**WHAT THE TASK ASKS:**
Could you set down exactly the lines in the records below between the line holding "b. Differentiate construction" and the line holding "e. R&D Impact and measurement", inclusive?

**RECORD EXCERPTS:**
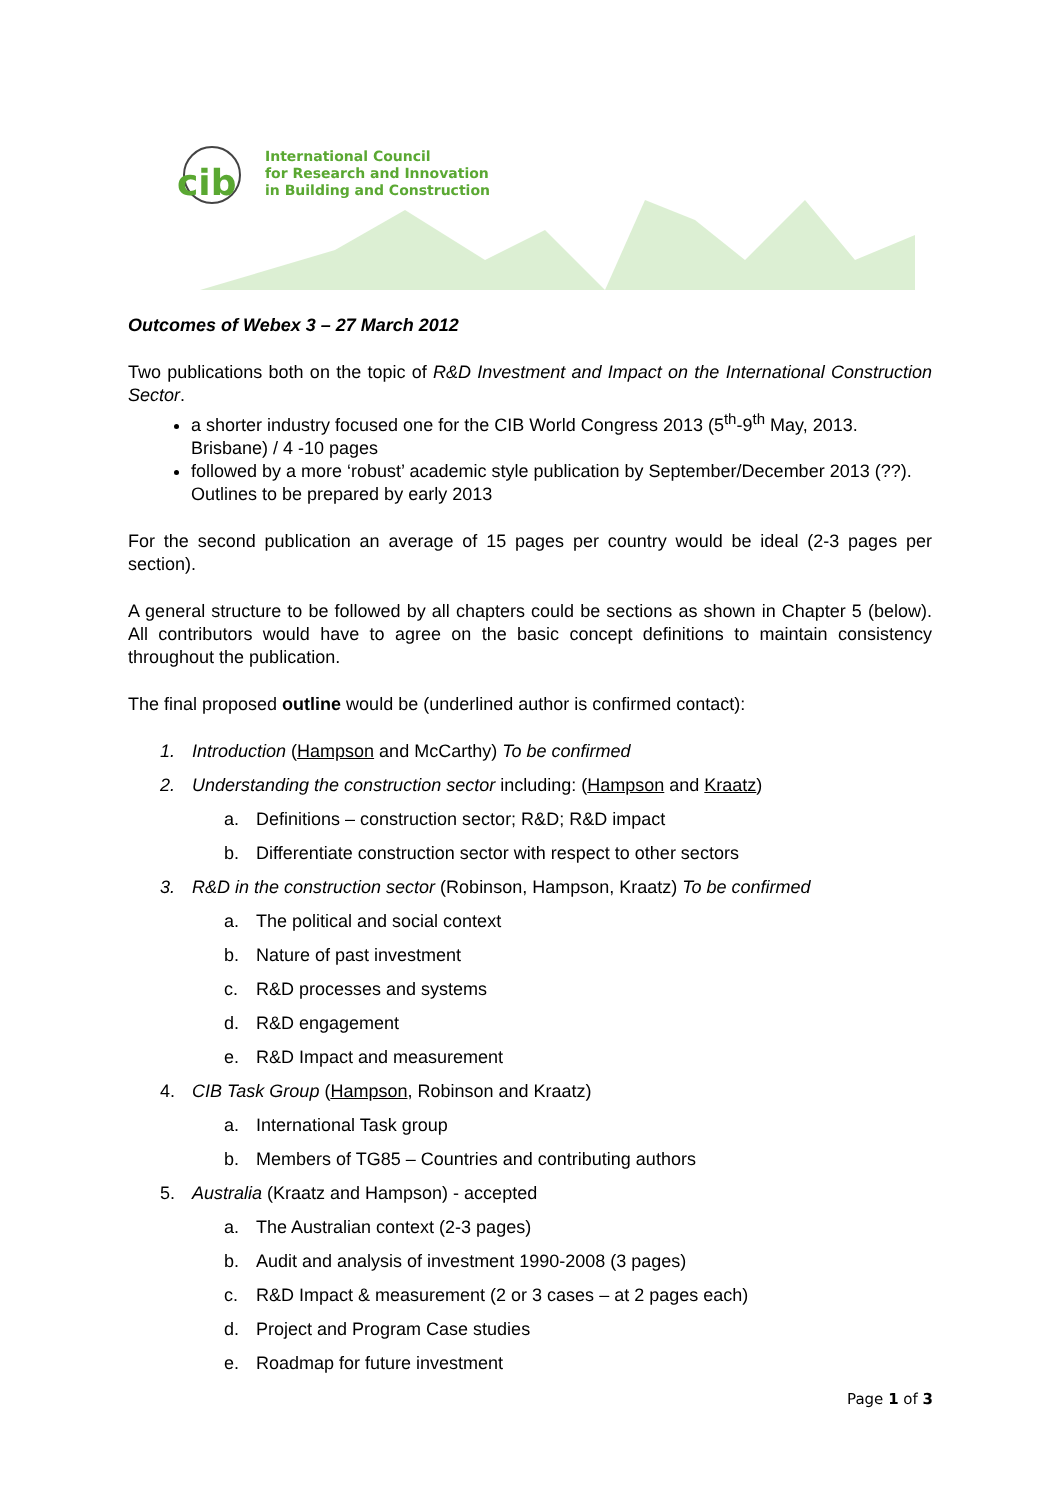cib
International Council
for Research and Innovation
in Building and Construction
Outcomes of Webex 3 – 27 March 2012
Two publications both on the topic of R&D Investment and Impact on the International Construction Sector.
a shorter industry focused one for the CIB World Congress 2013 (5<sup>th</sup>-9<sup>th</sup> May, 2013. Brisbane) / 4 -10 pages
followed by a more ‘robust’ academic style publication by September/December 2013 (??). Outlines to be prepared by early 2013
For the second publication an average of 15 pages per country would be ideal (2-3 pages per section).
A general structure to be followed by all chapters could be sections as shown in Chapter 5 (below). All contributors would have to agree on the basic concept definitions to maintain consistency throughout the publication.
The final proposed outline would be (underlined author is confirmed contact):
1. Introduction (Hampson and McCarthy) To be confirmed
2. Understanding the construction sector including: (Hampson and Kraatz)
a. Definitions – construction sector; R&D; R&D impact
b. Differentiate construction sector with respect to other sectors
3. R&D in the construction sector (Robinson, Hampson, Kraatz) To be confirmed
a. The political and social context
b. Nature of past investment
c. R&D processes and systems
d. R&D engagement
e. R&D Impact and measurement
4. CIB Task Group (Hampson, Robinson and Kraatz)
a. International Task group
b. Members of TG85 – Countries and contributing authors
5. Australia (Kraatz and Hampson) - accepted
a. The Australian context (2-3 pages)
b. Audit and analysis of investment 1990-2008 (3 pages)
c. R&D Impact & measurement (2 or 3 cases – at 2 pages each)
d. Project and Program Case studies
e. Roadmap for future investment
Page 1 of 3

**WRITTEN SOLUTION:**
b. Differentiate construction sector with respect to other sectors
3. R&D in the construction sector (Robinson, Hampson, Kraatz) To be confirmed
a. The political and social context
b. Nature of past investment
c. R&D processes and systems
d. R&D engagement
e. R&D Impact and measurement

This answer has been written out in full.